Arab World English Journal (AWEJ) Volume 11. Number4 December 2020 pp. 207-222
Perception of the English Phonotactics by Saudi English Majors: A Comparative Study
Awad H. Alshehri
Department of English Language and Literature
College of Languages and Translation, IMSIU, Saudi Arabia
This paper investigates the perception of phonotactics by Saudi English majors, beginners and advanced. Due to the significance of pronunciation of consonant clusters, which are almost absent from Arabic, this work attempts to find the extent to which beginner and advanced English majors accept or reject permissible and impermissible sounds combinations in the onset position. It also attempts to find whether there are any intervening factors that could influence students’ perception of English phonotactics. The focus was on the consonant clusters occurring in onset position. These clusters included two-sound and three-sound clusters starting the word. Most of the words were pseudowords, and the focus was on whether the students would accept or reject these sounds, and whether there was a significant difference between beginner and advanced students, male and female.
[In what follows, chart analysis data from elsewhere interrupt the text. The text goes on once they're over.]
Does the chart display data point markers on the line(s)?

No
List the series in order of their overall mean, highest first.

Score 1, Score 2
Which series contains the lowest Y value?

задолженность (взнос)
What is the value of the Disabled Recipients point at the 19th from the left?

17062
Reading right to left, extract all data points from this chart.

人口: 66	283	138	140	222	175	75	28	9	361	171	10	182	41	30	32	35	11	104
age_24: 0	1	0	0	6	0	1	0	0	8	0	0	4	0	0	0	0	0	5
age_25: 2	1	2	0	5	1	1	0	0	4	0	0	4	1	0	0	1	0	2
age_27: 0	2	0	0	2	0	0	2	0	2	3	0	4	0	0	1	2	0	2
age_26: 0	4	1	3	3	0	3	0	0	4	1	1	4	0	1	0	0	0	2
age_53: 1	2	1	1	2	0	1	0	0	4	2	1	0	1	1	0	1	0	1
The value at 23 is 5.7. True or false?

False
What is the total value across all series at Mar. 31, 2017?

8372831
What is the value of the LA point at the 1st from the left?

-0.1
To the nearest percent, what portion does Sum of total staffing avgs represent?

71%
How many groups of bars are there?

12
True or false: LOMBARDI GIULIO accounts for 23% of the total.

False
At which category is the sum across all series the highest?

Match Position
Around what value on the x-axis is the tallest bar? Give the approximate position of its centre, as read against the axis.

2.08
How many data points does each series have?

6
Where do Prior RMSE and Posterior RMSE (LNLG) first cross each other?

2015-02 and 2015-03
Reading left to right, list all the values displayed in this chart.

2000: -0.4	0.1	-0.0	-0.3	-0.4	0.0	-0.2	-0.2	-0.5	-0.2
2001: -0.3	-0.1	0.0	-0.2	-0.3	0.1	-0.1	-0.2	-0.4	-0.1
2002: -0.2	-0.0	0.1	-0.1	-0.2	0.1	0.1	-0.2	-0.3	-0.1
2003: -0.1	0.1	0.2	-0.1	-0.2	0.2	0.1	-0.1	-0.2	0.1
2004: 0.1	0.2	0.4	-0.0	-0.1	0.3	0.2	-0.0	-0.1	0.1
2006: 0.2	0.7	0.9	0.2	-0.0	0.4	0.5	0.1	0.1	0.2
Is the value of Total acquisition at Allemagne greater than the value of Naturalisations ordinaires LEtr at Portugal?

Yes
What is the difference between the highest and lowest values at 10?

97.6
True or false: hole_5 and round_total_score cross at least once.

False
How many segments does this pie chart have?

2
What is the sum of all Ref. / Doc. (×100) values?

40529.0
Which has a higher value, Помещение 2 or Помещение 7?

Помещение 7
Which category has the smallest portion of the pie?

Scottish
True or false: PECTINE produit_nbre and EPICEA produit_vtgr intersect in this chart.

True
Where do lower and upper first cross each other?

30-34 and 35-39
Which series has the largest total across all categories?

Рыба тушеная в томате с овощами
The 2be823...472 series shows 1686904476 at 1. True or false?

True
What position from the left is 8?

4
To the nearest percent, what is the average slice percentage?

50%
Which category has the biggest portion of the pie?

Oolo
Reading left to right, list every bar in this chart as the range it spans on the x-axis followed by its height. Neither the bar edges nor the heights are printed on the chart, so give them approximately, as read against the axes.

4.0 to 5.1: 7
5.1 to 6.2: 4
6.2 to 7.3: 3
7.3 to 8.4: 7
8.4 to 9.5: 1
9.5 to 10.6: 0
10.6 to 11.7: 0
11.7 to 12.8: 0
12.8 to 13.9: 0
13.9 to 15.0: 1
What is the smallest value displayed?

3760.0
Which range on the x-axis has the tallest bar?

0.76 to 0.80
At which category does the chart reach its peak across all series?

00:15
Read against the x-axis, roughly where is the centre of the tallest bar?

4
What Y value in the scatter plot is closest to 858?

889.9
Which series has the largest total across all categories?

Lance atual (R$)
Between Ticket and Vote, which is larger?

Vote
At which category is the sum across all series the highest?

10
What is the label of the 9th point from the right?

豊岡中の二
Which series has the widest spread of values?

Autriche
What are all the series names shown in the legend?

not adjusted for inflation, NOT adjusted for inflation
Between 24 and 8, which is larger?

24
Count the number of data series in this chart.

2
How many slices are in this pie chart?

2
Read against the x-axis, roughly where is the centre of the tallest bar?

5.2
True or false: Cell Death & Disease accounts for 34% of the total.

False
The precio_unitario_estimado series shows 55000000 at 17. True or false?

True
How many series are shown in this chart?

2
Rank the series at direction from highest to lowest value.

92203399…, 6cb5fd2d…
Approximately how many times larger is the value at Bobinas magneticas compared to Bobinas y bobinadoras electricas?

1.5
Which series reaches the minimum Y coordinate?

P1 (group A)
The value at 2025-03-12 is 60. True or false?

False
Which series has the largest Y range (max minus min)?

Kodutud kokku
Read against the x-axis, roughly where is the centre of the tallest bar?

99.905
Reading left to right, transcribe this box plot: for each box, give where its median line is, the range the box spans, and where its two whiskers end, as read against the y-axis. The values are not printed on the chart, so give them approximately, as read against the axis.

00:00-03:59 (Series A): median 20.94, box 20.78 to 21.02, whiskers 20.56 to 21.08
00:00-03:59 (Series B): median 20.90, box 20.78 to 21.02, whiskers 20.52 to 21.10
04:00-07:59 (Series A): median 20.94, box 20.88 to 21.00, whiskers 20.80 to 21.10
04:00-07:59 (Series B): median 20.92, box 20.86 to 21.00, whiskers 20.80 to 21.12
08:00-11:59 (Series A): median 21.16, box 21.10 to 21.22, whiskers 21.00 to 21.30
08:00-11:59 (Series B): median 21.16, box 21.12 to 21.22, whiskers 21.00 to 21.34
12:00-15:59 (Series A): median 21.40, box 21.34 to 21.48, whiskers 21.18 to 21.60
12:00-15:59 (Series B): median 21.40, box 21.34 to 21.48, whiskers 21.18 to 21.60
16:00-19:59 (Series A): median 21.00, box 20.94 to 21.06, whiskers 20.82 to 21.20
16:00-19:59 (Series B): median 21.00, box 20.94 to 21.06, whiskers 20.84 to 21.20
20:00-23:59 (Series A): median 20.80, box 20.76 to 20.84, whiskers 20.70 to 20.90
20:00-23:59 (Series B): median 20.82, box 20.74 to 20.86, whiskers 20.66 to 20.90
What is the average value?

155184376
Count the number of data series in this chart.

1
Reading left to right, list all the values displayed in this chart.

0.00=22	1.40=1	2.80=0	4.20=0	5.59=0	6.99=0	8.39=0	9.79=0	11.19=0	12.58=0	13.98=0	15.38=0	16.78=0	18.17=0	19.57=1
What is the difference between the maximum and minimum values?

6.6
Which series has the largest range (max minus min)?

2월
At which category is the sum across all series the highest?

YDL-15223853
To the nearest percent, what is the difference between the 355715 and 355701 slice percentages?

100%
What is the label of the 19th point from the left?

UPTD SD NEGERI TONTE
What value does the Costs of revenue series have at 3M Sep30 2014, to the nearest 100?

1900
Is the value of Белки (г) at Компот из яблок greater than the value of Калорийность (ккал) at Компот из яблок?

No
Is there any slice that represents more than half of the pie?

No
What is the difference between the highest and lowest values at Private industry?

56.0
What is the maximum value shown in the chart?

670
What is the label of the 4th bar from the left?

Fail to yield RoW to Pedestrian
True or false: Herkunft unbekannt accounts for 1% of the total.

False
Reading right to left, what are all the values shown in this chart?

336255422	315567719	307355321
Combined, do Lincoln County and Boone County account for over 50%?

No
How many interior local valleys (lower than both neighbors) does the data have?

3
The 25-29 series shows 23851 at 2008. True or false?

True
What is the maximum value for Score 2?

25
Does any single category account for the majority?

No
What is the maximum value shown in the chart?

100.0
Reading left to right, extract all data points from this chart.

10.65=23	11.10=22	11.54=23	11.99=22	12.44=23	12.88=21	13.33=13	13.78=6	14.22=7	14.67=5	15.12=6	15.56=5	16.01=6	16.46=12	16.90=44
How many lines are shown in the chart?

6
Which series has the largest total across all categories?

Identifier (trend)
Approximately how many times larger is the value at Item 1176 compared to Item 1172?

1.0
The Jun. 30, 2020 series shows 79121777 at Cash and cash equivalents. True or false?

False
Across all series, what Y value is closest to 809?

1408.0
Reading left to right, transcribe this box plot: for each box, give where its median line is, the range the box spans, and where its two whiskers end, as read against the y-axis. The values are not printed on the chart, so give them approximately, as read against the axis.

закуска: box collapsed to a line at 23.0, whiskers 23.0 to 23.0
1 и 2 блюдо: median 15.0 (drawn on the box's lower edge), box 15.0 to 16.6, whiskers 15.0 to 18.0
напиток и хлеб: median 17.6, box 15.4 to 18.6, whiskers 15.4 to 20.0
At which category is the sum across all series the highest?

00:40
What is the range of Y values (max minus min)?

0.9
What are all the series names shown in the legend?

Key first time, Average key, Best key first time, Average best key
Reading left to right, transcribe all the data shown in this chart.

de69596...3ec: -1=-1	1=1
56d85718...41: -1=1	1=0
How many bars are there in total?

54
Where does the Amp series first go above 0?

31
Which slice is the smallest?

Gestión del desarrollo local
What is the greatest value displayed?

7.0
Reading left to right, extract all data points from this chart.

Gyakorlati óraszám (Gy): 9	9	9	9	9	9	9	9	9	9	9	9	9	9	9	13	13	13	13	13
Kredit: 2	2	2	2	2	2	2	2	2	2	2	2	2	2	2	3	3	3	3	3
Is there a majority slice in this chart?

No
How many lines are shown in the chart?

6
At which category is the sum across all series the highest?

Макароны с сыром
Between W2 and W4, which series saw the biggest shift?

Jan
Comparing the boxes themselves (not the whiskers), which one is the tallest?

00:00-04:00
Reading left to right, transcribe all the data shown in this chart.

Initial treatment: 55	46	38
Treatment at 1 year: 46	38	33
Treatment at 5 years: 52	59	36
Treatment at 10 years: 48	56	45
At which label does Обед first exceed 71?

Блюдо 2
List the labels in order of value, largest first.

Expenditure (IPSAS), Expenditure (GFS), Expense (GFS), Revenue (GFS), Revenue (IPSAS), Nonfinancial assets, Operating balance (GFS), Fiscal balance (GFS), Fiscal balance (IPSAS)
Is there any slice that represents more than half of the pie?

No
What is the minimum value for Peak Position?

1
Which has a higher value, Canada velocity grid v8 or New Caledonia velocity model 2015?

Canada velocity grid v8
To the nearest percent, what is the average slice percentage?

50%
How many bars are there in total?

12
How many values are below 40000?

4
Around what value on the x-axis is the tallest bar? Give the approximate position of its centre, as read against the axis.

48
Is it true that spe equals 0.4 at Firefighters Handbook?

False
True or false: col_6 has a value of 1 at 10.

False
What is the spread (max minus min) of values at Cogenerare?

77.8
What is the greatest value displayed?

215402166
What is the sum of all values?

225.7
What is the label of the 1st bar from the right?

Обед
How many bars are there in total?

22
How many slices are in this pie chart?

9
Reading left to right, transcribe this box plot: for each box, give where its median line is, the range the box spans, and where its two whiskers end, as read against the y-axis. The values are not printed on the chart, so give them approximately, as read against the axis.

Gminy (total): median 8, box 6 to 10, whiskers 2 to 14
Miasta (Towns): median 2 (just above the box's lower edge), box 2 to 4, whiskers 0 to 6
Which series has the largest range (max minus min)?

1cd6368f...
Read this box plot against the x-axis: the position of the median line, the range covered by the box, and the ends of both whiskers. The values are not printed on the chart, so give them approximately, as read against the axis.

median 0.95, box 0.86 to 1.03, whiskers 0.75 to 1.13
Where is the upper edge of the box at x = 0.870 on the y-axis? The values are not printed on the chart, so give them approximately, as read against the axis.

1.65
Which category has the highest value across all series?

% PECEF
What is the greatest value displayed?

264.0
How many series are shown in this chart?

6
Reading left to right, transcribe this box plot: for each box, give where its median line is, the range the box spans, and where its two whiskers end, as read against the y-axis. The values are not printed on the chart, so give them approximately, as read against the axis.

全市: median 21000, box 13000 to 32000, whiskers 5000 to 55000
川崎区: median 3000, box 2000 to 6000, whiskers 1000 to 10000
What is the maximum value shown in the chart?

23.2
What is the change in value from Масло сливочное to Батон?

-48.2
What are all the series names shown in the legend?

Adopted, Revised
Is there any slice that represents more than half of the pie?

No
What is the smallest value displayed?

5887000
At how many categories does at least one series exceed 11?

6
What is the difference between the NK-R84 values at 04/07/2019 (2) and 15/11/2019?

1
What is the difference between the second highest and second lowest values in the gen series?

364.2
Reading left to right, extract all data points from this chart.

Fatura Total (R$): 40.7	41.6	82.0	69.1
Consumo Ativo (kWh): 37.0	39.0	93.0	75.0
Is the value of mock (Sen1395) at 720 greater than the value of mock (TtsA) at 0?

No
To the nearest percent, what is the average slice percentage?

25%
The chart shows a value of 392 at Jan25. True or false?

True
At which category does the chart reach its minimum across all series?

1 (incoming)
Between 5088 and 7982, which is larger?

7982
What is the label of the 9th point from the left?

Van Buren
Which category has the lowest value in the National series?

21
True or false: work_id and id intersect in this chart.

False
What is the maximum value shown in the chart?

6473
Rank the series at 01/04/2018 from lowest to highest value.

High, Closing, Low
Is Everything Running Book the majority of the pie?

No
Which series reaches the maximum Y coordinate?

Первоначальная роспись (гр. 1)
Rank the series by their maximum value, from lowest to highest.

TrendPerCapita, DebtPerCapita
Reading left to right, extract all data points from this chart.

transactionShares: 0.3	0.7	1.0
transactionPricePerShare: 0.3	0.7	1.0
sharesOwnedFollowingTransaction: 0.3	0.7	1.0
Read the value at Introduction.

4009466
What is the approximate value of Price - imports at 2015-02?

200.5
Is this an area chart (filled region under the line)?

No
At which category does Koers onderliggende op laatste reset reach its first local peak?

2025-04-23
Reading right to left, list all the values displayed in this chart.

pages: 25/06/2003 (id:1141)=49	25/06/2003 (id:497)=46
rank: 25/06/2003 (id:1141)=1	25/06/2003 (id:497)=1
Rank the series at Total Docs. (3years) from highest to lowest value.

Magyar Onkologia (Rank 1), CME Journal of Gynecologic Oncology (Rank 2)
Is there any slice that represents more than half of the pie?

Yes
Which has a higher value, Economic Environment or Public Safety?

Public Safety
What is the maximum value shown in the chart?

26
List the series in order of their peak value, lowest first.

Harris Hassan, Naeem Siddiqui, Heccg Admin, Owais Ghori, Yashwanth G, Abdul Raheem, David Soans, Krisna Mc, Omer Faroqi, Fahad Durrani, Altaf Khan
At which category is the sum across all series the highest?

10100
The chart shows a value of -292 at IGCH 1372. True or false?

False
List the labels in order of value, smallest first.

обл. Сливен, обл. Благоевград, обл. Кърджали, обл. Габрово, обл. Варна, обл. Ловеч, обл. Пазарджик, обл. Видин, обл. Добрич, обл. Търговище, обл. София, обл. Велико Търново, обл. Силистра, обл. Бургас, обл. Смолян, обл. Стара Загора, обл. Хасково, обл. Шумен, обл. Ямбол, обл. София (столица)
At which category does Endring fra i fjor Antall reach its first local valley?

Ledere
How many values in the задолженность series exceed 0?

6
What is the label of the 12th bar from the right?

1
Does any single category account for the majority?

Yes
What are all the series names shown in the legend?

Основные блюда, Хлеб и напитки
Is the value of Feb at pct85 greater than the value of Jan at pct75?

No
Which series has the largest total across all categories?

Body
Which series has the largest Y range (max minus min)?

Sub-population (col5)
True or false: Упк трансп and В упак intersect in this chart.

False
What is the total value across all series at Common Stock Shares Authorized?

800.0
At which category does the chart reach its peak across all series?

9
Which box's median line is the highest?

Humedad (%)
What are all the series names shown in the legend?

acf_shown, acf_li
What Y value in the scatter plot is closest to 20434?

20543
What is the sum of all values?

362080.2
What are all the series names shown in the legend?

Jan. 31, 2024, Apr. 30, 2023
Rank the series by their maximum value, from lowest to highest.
The paper also considered some intervening factors that could have influenced students’ performance. To this end, the researcher conducted a survey to test the perception and rejection of certain sounds in some carefully selected pseudowords. The findings showed that most advanced students scored better in permissible sounds while the results were close in the impermissible sounds. There were some factors that could have had some impact on the results, such as living in an English-speaking community, watching English TV, and listening to the news in English. Suggestions for further research would include sounds in the coda position.
Keywords: English phonotactics, impermissible combinations, onset, permissible combinations, Saudi English majors.
Cite as: Awad H. Alshehri, A. (2020). Perception of the English Phonotactics by Saudi English Majors: A Comparative Study. Arab World English Journal, 11 (4) 207-222.